> [REQUIRED WORK]: Could you restate all of the records exactly, leaving out the pictures?

(Stored dataset items)
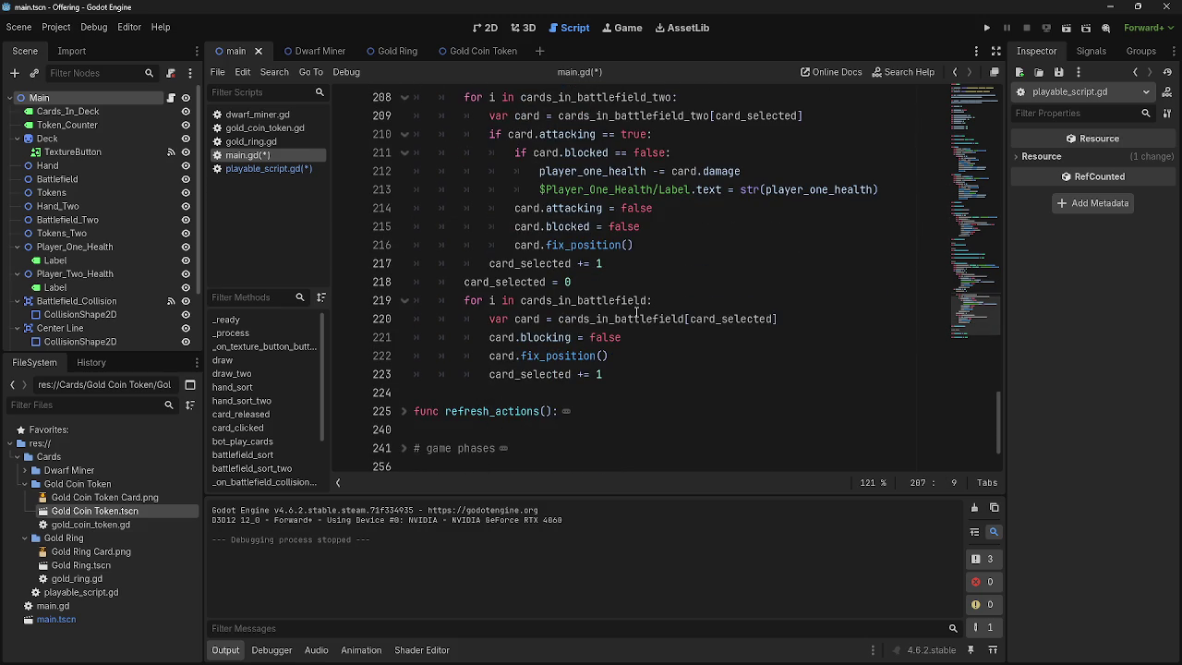
pyautogui.scroll(2, 636, 312)
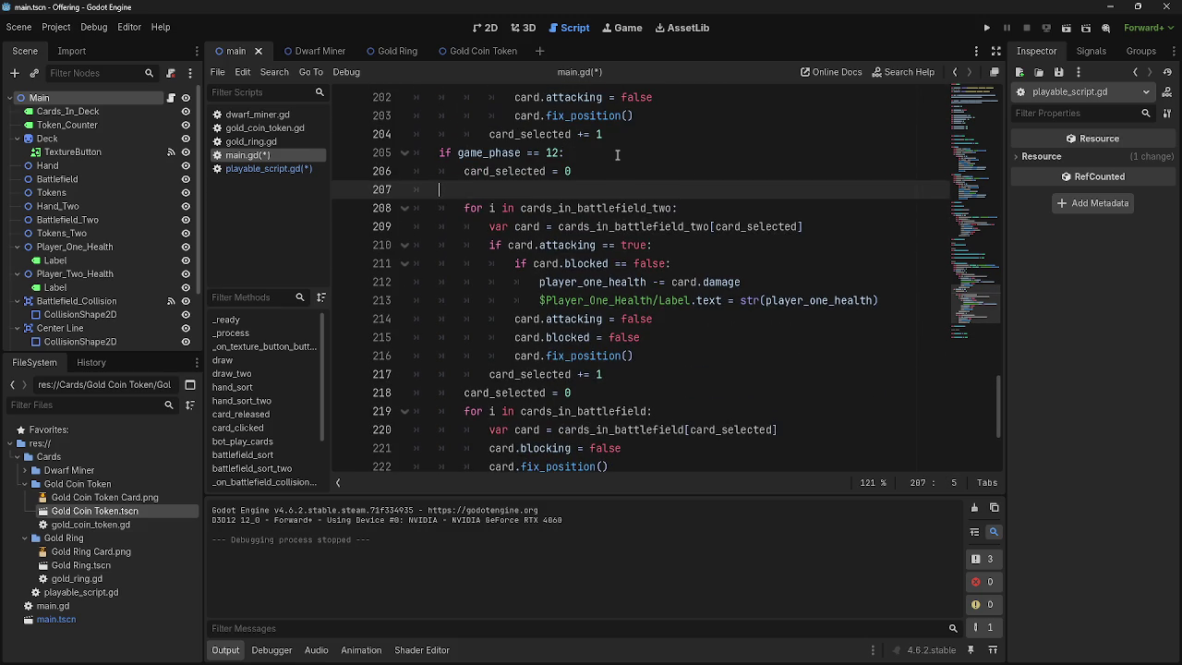
pyautogui.press('alt+Up')
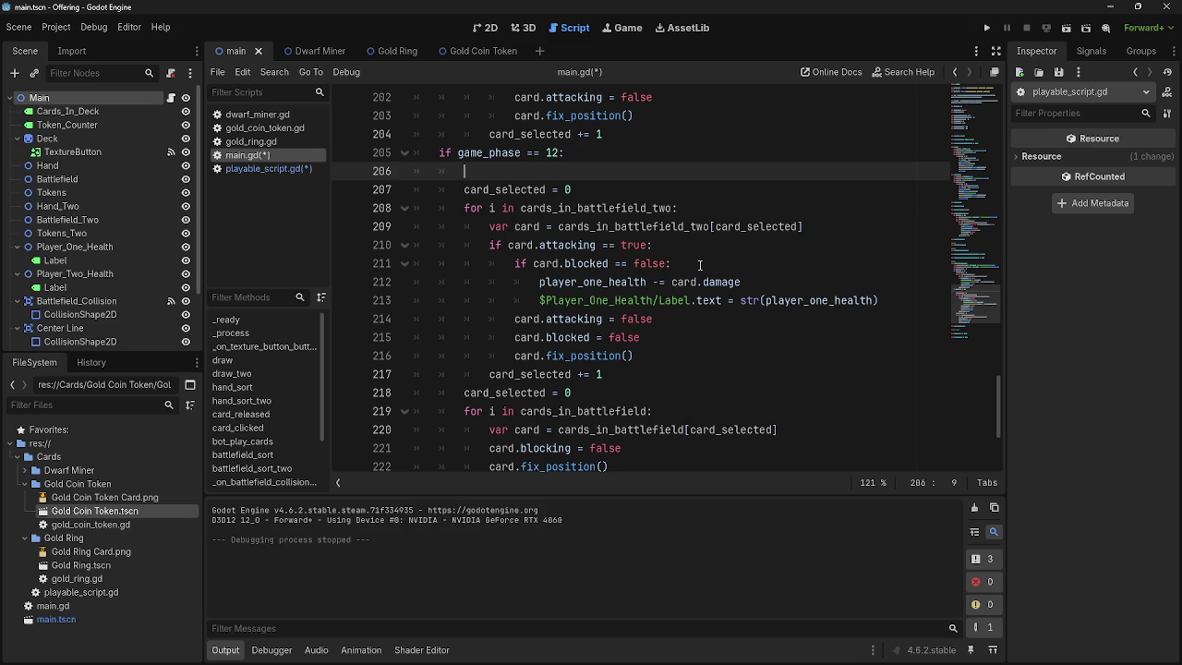
pyautogui.moveTo(459, 191)
pyautogui.mouseDown()
pyautogui.moveTo(554, 319)
pyautogui.moveTo(643, 380)
pyautogui.mouseUp()
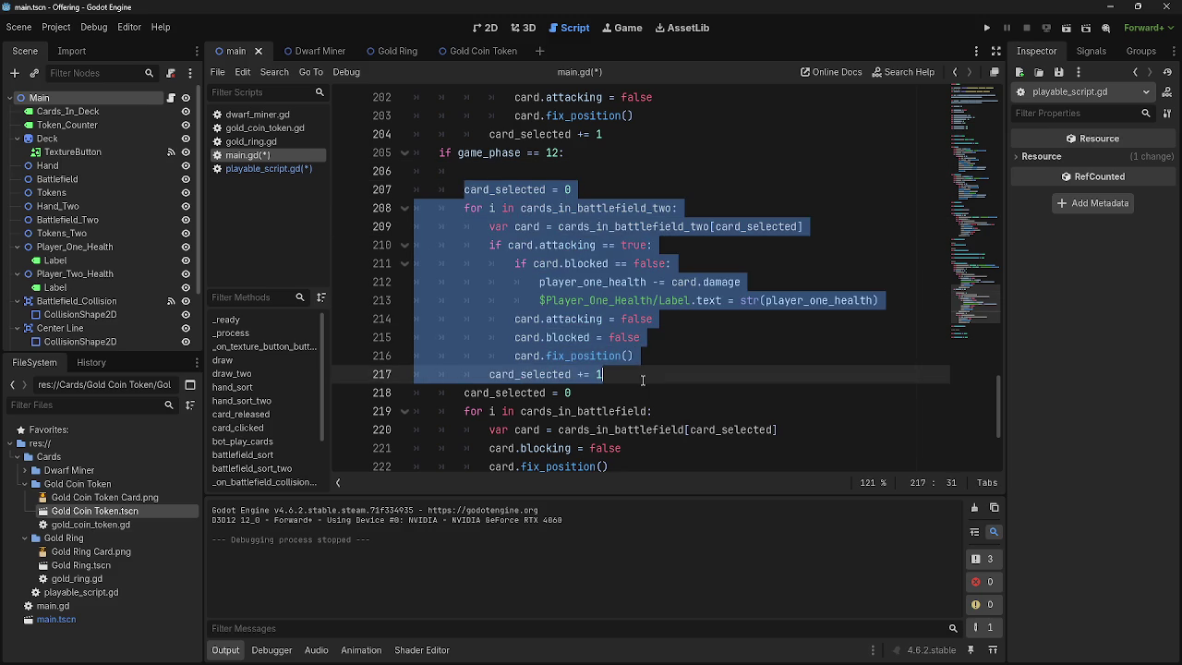
pyautogui.click(643, 380)
# - Write the loop 'for i in cards_in_battlefield' with 'var card = cards_in_battlefield[card_selected]' beneath it
pyautogui.click(646, 170)
pyautogui.write('for i in card')
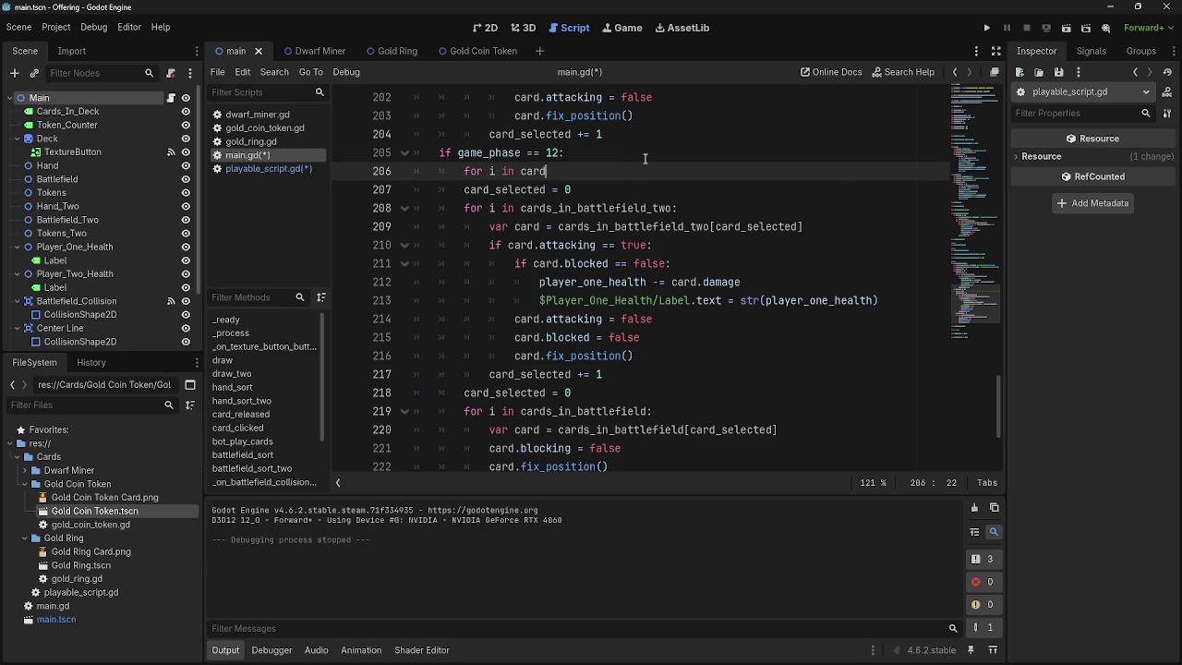
pyautogui.write('s_')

> [RESULT OF THIS TASK]:
pyautogui.scroll(2, 636, 312)
pyautogui.press('alt+Up')
pyautogui.moveTo(459, 191)
pyautogui.mouseDown()
pyautogui.moveTo(554, 319)
pyautogui.moveTo(643, 380)
pyautogui.mouseUp()
pyautogui.click(643, 380)
# - Write the loop 'for i in cards_in_battlefield' with 'var card = cards_in_battlefield[card_selected]' beneath it
pyautogui.click(646, 170)
pyautogui.write('for i in card')
pyautogui.write('s_')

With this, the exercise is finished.